Some people gravitate, even in unfavourable weather, to the outdoors. Others are most comfortable in front of the hearth. But a walk in the woods may be just the remedy you could use after months of confinement at home. A glimpse into the research surrounding this little-known “forest bathing” therapy offers insights on benefits including improved cardiovascular function, brain activity, immune systems, self-esteem, and reduced anxiety and depression.
According to Ann Martin, a certified Forest Therapy Guide with the Association of Nature and Forest Therapy, the practice of forest therapy originated in Japan, where it is called shinrin-yoku. The term was coined in 1982 by the Director of the Japanese forest agency as a way to link forest visits with health.
During the 1980s, as Japan industrialized becoming a technological society, chronic stress symptoms emerged in the population. Researchers documented the physiological effects of people taking walks in wooded areas. Martin says, “The forest therapy we know in North America is inspired by shinrin-yoku and also weaves together several other wellness practices.”
A forest therapy walk is a process of spending a couple of hours in the forest or out in nature and slowing down to focus on a connection with nature. “The idea is not only to experience the psychological benefits of being in the forest, but also to be open to psychological effects as well – like improved mood and feelings of wellness,” Martin notes. “Sometimes we’re not even aware of the subtle changes that happen when we allow ourselves to really experience a connection with the natural world.”

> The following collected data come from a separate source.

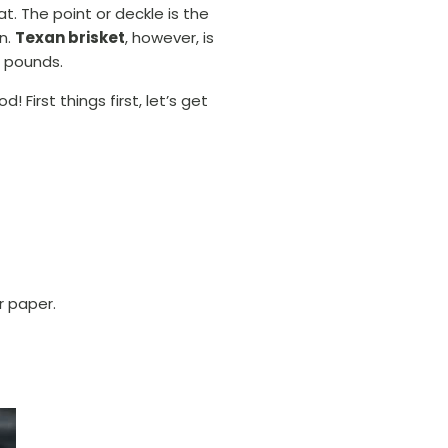
t. The point or deckle is the
on.
Texan brisket
, however, is
s pounds.
 First things first, let’s get
r paper.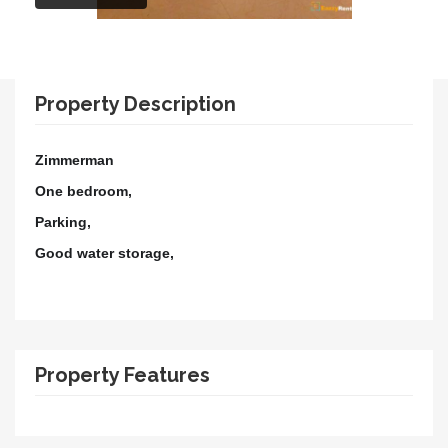
Property Description
Zimmerman
One bedroom,
Parking,
Good water storage,
Property Features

When stressed, the human body produces adrenaline and cortisol, hormones linked to heart disease, metabolic diseases, dementia and depression. Evergreen trees emit piney-smelling volatile organic compounds, also known as phytoncides. These chemical compounds have properties that decrease the production of adrenaline and cortisol and result in benefits such as lower blood pressure.
One systematic review of the research on forest bathing involved more than 200 studies conducted over a five-year period. The research showed that “forest bathing activities might have the following merits: remarkably improving cardiovascular function, hemodynamic indexes, neuroendocrine indexes, metabolic indexes, immunity and inflammatory indexes, antioxidant indexes, and electrophysiological indexes; significantly enhancing people’s emotional state, attitude, and feelings towards things, physical and psychological recovery, and adaptive behaviors; and obvious alleviation of anxiety and depression.” That is quite a list. Take note, there were no negative side effects. (One would be well advised, however, to avoid walking in tick invested areas or sitting down on a bee’s nest!)
Dr. Susan Abookire, an assistant professor at Harvard Medical School, who is also a forest therapy guide, explains, “Even people confined to a hospital bed may benefit from viewing nature.” She references a study comparing gallbladder surgery patients recovering in a hospital room with a window to those with only a view of a brick wall. “People who could see nature recovered more quickly and needed less powerful pain medication than people who could not see nature.”